Die gesundheitspolitische Sprecherin der CDU/CSU-Bundestagsfraktion, Karin Maag, betonte die Bedeutung der Versorgungssicherheit. Die Produktion von Notfall-Arzneimitteln sei auch sicherheitspolitisch relevant. Deutschland solle als Produktionsstandort gestärkt werden, aber sie zeigte sich wenig optimistisch, die Wirkstoffproduktion von Asien nach Deutschland zurückholen zu können. Maag erinnerte an die neuen gesetzgeberischen Anforderungen, bei Ausschreibungen die Lieferfähigkeit und die Vielfalt der Anbieter zu berücksichtigen. Für den Fall, dass dies nicht wirke, zeigte sich Maag offen für weitere Regelungen. Die Parteien, die derzeit an ihren Wahlprogrammen arbeiten, seien für Anregungen dankbar.

Nachbessern im Detail oder alles neu regeln?

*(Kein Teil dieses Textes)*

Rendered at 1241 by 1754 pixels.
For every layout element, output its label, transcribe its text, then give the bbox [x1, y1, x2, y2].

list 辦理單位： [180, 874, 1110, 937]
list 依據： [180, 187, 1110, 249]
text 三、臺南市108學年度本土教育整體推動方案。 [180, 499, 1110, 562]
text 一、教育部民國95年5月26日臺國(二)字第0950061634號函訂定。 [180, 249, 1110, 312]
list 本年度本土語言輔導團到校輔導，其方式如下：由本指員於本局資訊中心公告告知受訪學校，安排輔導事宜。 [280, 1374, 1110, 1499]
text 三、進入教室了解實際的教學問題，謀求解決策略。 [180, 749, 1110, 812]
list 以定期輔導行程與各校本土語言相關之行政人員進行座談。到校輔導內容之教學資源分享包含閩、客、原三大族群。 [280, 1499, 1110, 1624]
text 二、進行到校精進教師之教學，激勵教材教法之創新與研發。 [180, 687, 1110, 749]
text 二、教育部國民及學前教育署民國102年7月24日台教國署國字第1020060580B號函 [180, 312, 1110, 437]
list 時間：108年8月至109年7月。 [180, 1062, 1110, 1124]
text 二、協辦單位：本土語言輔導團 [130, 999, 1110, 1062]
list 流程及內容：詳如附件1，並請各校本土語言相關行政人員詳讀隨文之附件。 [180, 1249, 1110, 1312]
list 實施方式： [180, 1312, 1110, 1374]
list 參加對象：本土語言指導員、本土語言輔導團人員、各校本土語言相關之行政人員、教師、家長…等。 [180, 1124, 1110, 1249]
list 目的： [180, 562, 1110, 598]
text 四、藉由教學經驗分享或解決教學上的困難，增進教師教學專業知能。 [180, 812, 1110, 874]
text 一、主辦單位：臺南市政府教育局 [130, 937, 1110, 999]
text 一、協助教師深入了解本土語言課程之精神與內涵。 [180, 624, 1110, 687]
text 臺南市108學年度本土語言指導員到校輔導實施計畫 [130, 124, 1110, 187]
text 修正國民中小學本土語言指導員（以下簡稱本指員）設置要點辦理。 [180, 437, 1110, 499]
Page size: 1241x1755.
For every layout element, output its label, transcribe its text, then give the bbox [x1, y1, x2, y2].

In der Diskussion betonte Jockwig die strategische Komponente der Liefersicherheit. Er fürchtet, das Zurückhalten von Wirkstoffen könnte sogar zu einer Form der modernen Kriegführung werden. Litsch bekräftigte, dass immer mehrere Quellen für ein Produkt vorhanden sein müssten, sah darin aber keinen Widerspruch zum Ein-Partner-Modell bei Ausschreibungen. Als zusätzlichen Aspekt brachte er eine verstärkte Lagerhaltung ins Gespräch. Gerbsch verwies dagegen auf die hohe Qualität und die Produktionsstandards in Europa. Maag erklärte, Lagerhaltung allein reiche nicht aus. Sie erinnerte an die Knappheit von Schutzausrüstungen zu Beginn der Pandemie. Dies solle sich nicht bei Arzneimitteln wiederholen, betonte Maag. Litsch und Gerbsch lieferten sich eine Kontroverse zu den Folgen der Vergabe an nur einen Partner. Gerbsch argumentierte, dies erhöhe den Druck auf die Anbieter und reduziere die Anbietervielfalt. Darum forderte er die konsequente Abkehr vom Ein-Partner-Modell. Litsch hielt dagegen, dass in mehreren Ausschreibungen verschiedene Anbieter gewinnen und dann besser kalkulieren könnten.

Mit Blick auf die teilweise extrem niedrigen Generikapreise erklärte Dingermann, wenn die Preise für einige Innovationen absurd seien, dann könnten auch Preise für einige etablierte Arzneimittel absurd sein. Angesichts des Streits über detaillierte Regeln regte Dingermann an, stattdessen größere Korrekturen auf einer übergeordneten Ebene vorzunehmen, weil das System auseinandergedriftet sei.